Why Romania? My son-in-law’s mother, who passed away two years ago, was born and raised in Romania. According to that country’s rules and regulations, ‘you can apply for Romanian Citizenship by Descent if you have a parent who was a Romanian citizen at any point in their lifetime; or if you have a grandparent who was a Romanian citizen at any point in their lifetime.’ In recent years, many Israelis have applied for foreign citizenship, including those who took advantage of Portugal’s openness to descendants of Sephardic Jews expelled during the Inquisition.
Romanian passports are accepted in countries where Israelis cannot set foot. Romanian citizenship gives my granddaughters a wide range of possibilities, both in that country and all over Europe.
When I asked my eight-year-old granddaughter why she was getting a Romanian passport, she told me it was so that she could “go places.”
My daughter is not a Romanian citizen, but rather has dual Israeli-American citizenship. Because my wife and I are both American citizens, we registered all three of our children at the American Embassy in Tel Aviv shortly after they were born. Although there is a ‘grandparent clause’, we could only pass citizenship down to our granddaughters if we had lived for two years as adults in the United States.
But why does an Israeli need a second citizenship anyway? Is it an insurance policy that if things get really, really bad in Israel, there is an escape route guaranteeing a life elsewhere, where things are safer?
That is not why we registered our children as Americans.
My wife and I both made aliya with our parents as children. We were born American and it was not our choice, as minors, to move to Israel and become Israeli. When we reached adulthood, however, we were free to decide where to live and we chose to remain in Israel.

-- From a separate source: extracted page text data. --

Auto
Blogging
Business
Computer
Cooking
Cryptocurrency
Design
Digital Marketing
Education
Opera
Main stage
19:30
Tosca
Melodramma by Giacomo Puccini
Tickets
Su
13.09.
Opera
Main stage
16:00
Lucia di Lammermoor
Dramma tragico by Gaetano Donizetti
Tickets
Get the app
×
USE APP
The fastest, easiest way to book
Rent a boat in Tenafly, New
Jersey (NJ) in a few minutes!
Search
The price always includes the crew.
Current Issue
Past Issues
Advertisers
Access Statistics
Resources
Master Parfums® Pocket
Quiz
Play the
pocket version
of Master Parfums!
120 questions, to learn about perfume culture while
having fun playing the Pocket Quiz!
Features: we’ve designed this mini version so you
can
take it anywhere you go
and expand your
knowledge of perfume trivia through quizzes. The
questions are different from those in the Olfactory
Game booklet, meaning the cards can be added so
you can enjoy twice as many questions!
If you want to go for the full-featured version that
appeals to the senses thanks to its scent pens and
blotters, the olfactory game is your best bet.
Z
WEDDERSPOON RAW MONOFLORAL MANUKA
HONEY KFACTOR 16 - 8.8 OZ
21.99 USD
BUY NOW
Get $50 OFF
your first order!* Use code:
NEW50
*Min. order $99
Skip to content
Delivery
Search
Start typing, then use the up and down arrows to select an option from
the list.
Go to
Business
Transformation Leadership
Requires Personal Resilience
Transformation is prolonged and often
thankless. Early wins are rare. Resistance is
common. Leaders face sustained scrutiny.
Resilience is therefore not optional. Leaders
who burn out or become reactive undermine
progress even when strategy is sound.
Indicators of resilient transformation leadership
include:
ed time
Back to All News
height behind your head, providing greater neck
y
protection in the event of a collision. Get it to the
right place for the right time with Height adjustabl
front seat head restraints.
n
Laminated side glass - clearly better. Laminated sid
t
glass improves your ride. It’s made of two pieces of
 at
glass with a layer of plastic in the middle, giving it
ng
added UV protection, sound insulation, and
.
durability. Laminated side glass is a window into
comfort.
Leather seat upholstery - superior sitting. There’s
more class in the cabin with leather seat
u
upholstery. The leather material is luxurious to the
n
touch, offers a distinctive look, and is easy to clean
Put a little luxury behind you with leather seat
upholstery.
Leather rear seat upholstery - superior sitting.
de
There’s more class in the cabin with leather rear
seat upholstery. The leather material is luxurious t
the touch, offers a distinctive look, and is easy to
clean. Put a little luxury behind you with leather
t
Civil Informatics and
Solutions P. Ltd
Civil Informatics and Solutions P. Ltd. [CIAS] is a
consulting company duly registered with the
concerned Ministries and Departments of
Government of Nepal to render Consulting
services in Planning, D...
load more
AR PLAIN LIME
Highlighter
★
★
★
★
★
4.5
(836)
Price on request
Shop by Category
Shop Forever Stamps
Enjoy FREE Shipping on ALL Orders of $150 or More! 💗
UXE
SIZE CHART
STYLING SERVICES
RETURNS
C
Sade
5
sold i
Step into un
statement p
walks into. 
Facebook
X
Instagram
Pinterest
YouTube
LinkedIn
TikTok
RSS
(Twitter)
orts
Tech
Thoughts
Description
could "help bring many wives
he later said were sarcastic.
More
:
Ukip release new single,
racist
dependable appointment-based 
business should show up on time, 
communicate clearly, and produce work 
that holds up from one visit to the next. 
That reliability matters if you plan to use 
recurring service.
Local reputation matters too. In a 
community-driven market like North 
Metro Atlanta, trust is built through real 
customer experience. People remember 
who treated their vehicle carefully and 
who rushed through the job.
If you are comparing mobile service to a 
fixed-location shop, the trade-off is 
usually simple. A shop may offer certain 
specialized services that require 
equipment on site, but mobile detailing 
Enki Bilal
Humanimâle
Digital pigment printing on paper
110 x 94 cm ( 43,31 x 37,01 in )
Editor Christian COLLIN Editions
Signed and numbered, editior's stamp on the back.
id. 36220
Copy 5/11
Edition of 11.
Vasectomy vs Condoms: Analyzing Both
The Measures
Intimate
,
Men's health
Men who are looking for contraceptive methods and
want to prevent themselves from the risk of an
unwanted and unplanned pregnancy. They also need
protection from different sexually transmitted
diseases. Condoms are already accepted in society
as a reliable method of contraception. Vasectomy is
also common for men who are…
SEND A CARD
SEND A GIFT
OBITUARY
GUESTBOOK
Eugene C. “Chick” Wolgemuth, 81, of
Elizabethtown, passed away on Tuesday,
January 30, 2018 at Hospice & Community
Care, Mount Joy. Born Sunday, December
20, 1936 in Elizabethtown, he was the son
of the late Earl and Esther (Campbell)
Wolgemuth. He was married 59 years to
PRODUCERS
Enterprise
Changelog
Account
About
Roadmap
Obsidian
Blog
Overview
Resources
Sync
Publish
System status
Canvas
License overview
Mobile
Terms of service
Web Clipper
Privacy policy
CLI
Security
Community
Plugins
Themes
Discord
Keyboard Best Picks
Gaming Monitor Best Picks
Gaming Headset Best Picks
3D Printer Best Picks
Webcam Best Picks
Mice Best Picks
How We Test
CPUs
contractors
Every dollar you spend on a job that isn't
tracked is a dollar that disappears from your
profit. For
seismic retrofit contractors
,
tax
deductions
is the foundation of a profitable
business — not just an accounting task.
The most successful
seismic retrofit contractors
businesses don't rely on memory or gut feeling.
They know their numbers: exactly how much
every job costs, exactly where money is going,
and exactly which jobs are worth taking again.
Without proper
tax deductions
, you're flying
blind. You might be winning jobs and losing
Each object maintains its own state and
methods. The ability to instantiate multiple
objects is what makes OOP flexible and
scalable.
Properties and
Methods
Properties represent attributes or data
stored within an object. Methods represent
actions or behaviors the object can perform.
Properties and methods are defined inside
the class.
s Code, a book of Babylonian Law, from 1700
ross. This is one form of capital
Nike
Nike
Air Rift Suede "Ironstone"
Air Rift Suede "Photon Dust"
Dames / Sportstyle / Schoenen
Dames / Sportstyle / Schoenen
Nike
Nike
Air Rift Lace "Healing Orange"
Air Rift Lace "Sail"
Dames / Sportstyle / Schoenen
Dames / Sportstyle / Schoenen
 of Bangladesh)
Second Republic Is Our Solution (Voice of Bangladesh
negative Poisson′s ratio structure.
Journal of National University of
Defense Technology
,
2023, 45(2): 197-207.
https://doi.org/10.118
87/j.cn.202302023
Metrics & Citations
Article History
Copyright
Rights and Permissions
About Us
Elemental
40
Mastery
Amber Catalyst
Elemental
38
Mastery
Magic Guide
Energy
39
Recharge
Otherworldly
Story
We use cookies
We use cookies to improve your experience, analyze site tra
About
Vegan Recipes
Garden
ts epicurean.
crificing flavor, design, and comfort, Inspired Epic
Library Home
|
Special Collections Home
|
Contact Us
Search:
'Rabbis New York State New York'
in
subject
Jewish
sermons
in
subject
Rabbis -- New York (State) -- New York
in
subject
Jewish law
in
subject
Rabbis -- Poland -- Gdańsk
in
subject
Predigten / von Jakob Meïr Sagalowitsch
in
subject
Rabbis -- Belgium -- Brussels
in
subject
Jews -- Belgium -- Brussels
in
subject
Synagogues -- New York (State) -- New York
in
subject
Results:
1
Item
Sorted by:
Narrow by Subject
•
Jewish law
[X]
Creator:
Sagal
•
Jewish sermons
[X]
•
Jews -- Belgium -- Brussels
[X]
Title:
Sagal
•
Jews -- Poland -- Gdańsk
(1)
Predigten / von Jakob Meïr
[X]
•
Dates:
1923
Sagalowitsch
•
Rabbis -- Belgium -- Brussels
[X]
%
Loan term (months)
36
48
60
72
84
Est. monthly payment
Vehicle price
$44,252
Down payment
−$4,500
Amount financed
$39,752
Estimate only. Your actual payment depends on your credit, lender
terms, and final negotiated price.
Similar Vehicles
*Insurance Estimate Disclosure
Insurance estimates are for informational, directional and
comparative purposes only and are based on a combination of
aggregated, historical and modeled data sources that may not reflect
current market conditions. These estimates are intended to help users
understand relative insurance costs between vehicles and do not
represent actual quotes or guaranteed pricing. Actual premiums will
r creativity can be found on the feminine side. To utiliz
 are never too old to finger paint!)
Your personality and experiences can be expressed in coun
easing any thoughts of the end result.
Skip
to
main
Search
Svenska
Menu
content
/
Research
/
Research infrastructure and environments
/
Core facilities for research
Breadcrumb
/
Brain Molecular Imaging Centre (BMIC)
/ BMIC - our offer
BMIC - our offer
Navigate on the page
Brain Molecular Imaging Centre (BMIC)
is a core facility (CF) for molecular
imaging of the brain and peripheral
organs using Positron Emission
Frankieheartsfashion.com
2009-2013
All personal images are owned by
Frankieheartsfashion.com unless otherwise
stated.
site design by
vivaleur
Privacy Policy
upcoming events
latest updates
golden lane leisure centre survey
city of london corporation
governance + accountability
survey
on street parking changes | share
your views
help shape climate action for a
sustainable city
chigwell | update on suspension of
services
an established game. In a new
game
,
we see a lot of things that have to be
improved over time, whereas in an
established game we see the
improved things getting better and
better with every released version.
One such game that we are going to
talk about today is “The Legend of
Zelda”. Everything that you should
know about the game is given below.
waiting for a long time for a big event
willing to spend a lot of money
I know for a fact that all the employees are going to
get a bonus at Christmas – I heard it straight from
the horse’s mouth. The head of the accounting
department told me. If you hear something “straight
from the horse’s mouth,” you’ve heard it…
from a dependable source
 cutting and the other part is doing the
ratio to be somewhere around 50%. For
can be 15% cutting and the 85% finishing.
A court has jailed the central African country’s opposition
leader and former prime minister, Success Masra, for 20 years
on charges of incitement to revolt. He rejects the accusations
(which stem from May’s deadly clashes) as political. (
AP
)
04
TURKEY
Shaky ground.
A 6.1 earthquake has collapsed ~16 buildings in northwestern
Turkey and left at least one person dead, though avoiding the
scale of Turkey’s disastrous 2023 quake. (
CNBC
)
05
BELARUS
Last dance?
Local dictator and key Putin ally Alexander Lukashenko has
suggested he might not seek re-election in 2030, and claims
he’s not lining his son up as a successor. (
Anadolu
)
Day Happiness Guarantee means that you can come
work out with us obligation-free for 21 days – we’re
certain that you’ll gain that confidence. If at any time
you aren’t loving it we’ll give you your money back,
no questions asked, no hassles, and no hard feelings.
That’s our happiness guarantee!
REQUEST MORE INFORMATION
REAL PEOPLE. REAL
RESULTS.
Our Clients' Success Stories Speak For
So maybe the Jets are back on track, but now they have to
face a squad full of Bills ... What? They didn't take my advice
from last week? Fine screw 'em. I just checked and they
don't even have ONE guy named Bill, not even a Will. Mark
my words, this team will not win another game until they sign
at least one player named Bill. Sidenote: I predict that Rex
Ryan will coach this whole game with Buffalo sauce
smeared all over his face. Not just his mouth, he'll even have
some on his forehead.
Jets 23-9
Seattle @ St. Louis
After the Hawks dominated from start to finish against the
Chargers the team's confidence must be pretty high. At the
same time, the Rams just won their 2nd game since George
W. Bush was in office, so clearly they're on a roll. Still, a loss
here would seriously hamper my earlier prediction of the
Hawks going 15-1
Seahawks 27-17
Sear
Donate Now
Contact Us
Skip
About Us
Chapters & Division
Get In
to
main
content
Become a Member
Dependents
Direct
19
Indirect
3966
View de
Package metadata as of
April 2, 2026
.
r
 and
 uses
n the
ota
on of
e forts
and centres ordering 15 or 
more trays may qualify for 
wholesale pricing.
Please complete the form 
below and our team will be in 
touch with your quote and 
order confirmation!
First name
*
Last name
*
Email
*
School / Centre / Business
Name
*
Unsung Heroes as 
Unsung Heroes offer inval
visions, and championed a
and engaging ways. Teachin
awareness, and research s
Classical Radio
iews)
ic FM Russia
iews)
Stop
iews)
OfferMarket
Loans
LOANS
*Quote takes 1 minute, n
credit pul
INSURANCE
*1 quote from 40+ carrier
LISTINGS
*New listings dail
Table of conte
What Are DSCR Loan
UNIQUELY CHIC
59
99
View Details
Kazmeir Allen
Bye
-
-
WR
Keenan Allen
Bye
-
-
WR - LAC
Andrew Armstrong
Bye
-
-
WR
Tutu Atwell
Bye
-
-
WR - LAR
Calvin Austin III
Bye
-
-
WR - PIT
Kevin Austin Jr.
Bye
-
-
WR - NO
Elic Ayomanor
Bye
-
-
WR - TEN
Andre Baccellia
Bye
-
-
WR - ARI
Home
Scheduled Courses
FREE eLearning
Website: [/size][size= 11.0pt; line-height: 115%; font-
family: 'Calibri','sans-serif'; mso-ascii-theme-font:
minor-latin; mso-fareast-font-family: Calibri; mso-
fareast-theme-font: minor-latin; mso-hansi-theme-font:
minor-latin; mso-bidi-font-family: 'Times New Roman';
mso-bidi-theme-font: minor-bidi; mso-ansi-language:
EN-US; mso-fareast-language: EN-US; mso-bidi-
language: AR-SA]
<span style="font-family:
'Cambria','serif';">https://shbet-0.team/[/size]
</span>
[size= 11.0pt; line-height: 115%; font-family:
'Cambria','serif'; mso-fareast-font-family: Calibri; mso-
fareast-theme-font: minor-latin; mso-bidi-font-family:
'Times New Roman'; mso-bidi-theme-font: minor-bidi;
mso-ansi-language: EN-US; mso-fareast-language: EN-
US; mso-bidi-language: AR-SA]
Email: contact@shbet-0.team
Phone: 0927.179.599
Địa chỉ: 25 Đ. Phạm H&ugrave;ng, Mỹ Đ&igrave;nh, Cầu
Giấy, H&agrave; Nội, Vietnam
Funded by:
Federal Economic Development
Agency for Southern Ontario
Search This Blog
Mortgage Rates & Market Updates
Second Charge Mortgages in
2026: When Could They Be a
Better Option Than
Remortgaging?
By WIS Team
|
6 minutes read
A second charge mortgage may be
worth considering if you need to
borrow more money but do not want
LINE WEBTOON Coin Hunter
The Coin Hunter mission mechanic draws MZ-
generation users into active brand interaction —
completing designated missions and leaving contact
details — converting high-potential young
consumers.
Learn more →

By registering our children as Americans, we knew that when they grew up, they would be free to choose as well.
My daughter and her family have no plans to move to Romania, as far as I know. But who knows? One day my granddaughters may make that decision. Or they may move elsewhere. They will have more than one option available to them.
A second citizenship gives my granddaughters greater freedom when deciding where to live, whether in Israel or abroad. They will have additional places where they can study, more employment opportunities. They will be free to travel the world without the limitations of an Israeli passport. They will able to cross borders without the need of a visa.
In short, like my granddaughter said, with a second passport they will be able to “go places.”
My granddaughters are both Israeli and Romanian. And that’s just fine with me.